20 января, в день рождения Дэвида Линча (ему исполнилось 74 года) на Netflix внезапно вышел его короткий метр «Что сделал Джек?». Премьера ленты состоялась в Париже в 2017 году, а позднее, в 2018-м, была показана в Нью-Йорке. Анна Стрельчук — о подтексте новой работы Линча.
В этом стилизованном под пленку «нуаре» Линч одновременно в роли режиссера, сценариста, композитора, художника-постановщика и актера: он играет детектива, который проводит допрос обезьяны Джека (предположительно рот и голос обезьяны — это тоже Линч) — опасного мафиози, подозреваемого в убийстве, членстве в коммунистической партии и криминальных связях со всякими сомнительными птицами. Сюрреалистичное действие фильма происходит в закусочной на вокзале.
Проект Линча для Netflix снят при поддержке одного из крупнейших фондов современного искусства Fondation Cartier (гигантский капиталистический храм совриска в Париже), что неудивительно, ведь именно короткие метры режиссера — это пространство чистого арта, безумия и свободы с самых первых работ: «Шесть блюющих мужчин» (1966), «Абсурдная встреча со страхом» (1967), «Алфавит» (1968), «Бабушка» (1970) и других.
___
Письменное задание 1.
Назовите все ранние короткометражные работы Линча, перечисленные в тексте о фильме «Что сделал Джек?», и укажите год каждой.
Письменное задание 2.
Перепишите без изменений фрагмент текста о фильме «Что сделал Джек?», начиная со слов «В этом стилизованном» и заканчивая словами «закусочной на вокзале.».

Предоставленные строки.
___
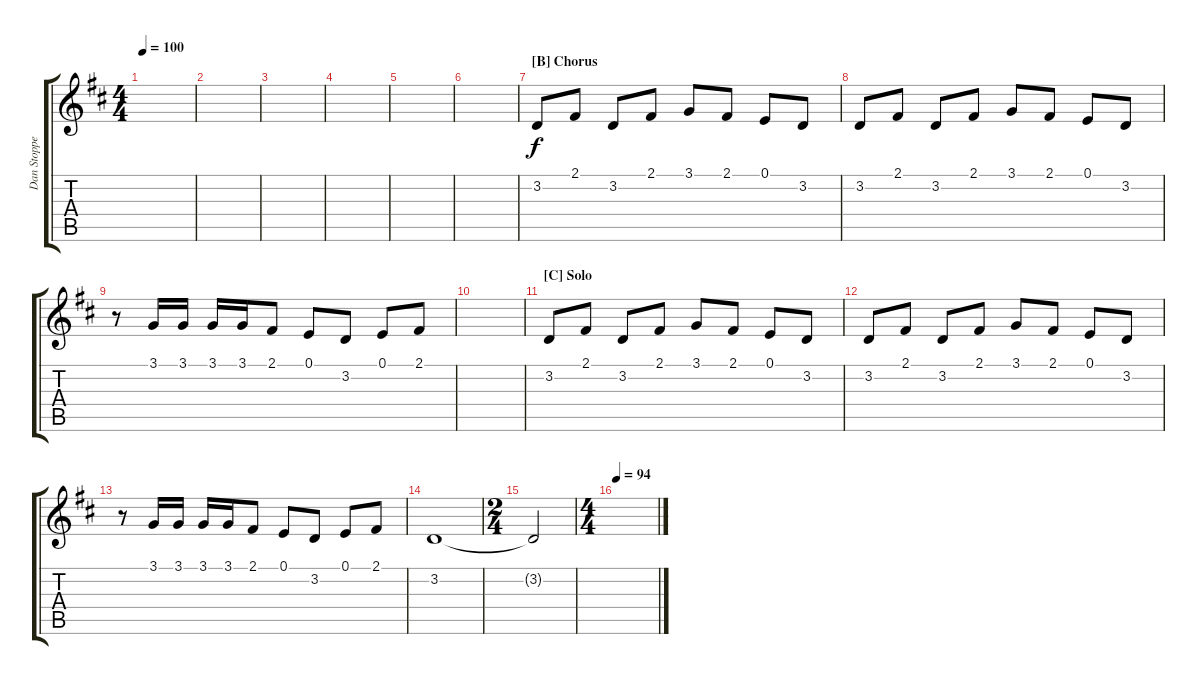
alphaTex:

\track ("Dan Stoppelman" "Dan Stoppe") {instrument trumpet}
\staff {score tabs}
\tuning (E4 B3 G3 D3 A2 E2) {hide}
\ts (4 4)
\tempo 100
\clef g2
\ks d
|
|
|
|
|
|
\section ("" "[B] Chorus")
3.2.8 2.1.8 3.2.8 2.1.8 3.1.8 2.1.8 0.1.8 3.2.8 |
3.2.8 2.1.8 3.2.8 2.1.8 3.1.8 2.1.8 0.1.8 3.2.8 |
r.8 3.1.16 3.1.16 3.1.16 3.1.16 2.1.8 0.1.8 3.2.8 0.1.8 2.1.8 |
|
\section ("" "[C] Solo")
3.2.8 2.1.8 3.2.8 2.1.8 3.1.8 2.1.8 0.1.8 3.2.8 |
3.2.8 2.1.8 3.2.8 2.1.8 3.1.8 2.1.8 0.1.8 3.2.8 |
r.8 3.1.16 3.1.16 3.1.16 3.1.16 2.1.8 0.1.8 3.2.8 0.1.8 2.1.8 |
3.2.1 |
\ts (2 4)
3.2{t}.2 |
\ts (4 4)
\tempo 94
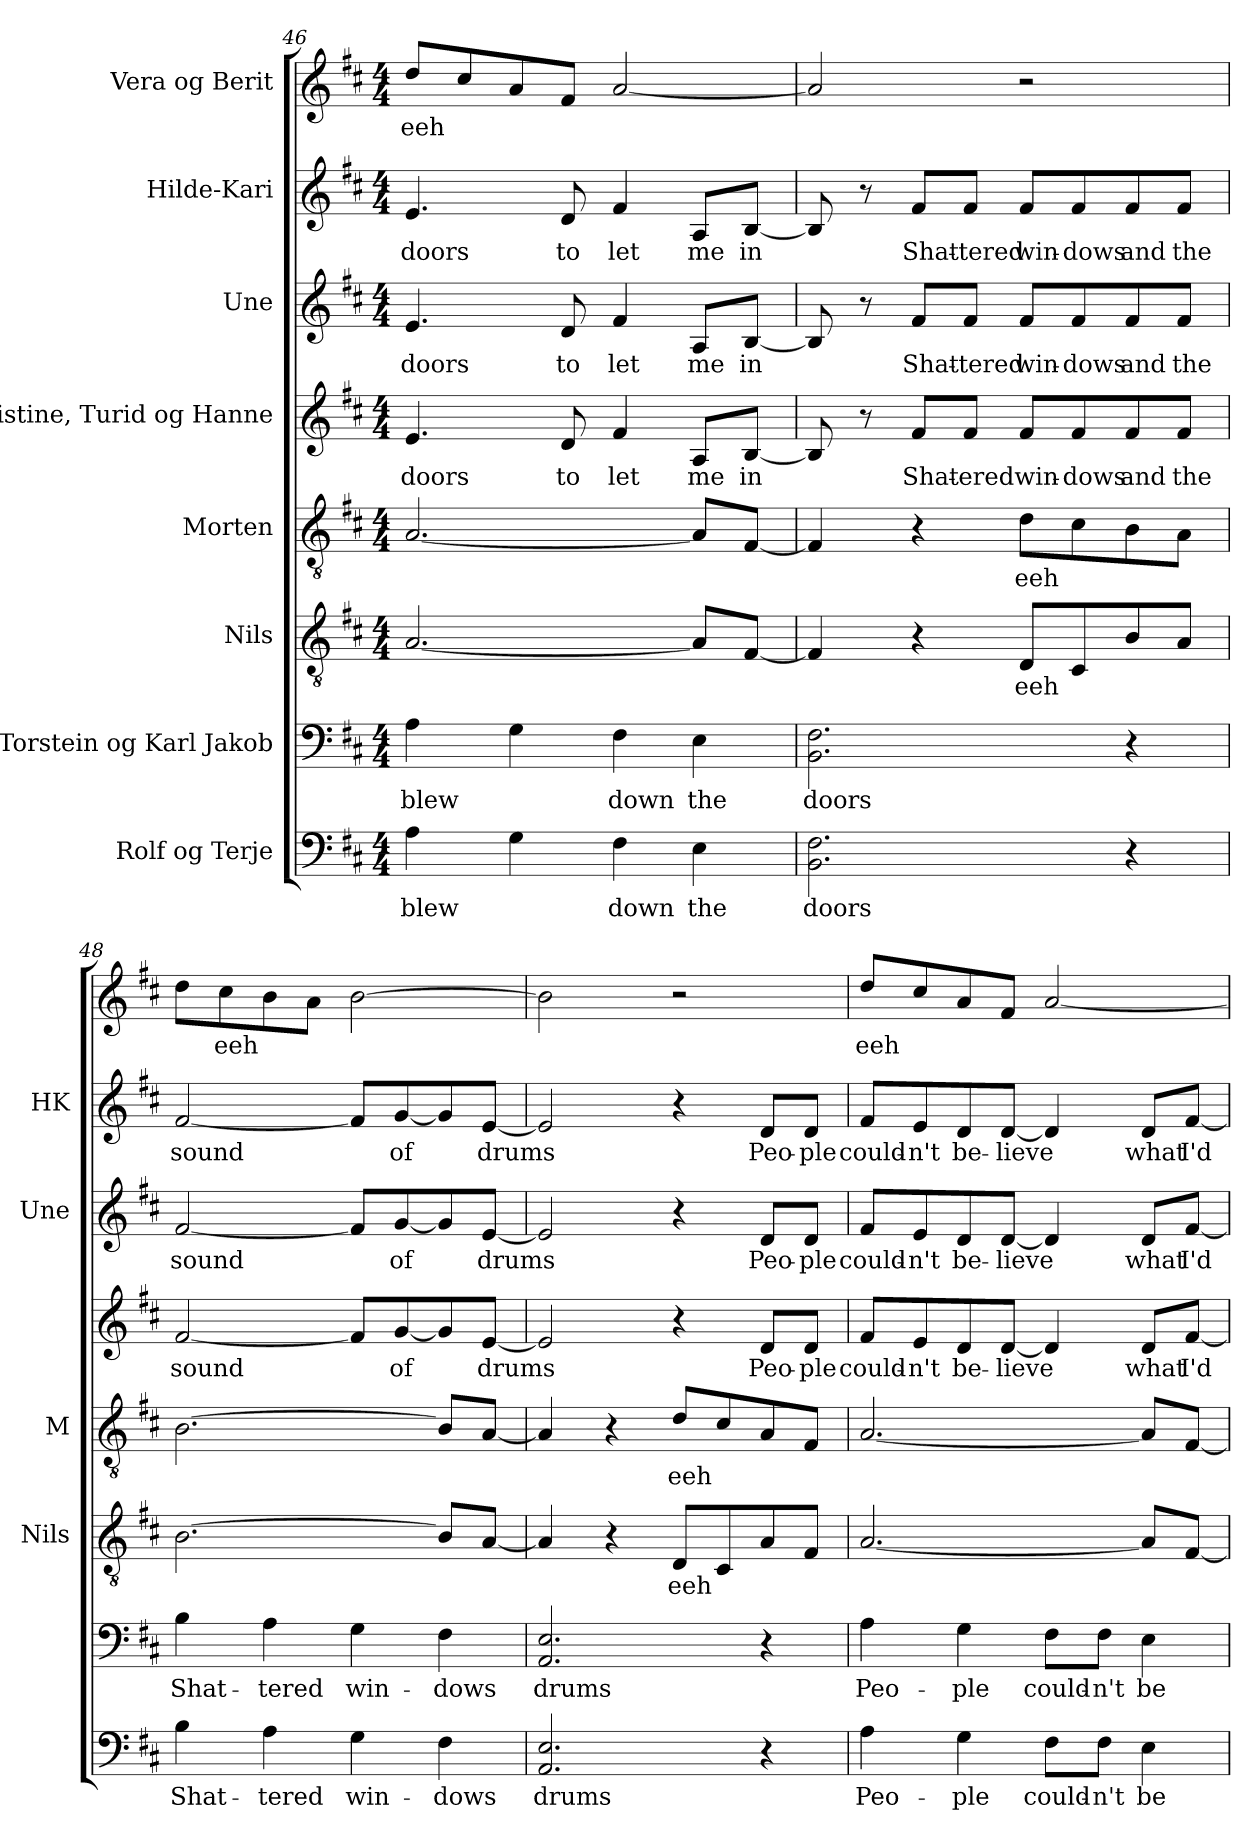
___
Ответ к заданию 1.
«Шесть блюющих мужчин» (1966), «Абсурдная встреча со страхом» (1967), «Алфавит» (1968), «Бабушка» (1970).

Ответ к заданию 2.
В этом стилизованном под пленку «нуаре» Линч одновременно в роли режиссера, сценариста, композитора, художника-постановщика и актера: он играет детектива, который проводит допрос обезьяны Джека (предположительно рот и голос обезьяны — это тоже Линч) — опасного мафиози, подозреваемого в убийстве, членстве в коммунистической партии и криминальных связях со всякими сомнительными птицами. Сюрреалистичное действие фильма происходит в закусочной на вокзале.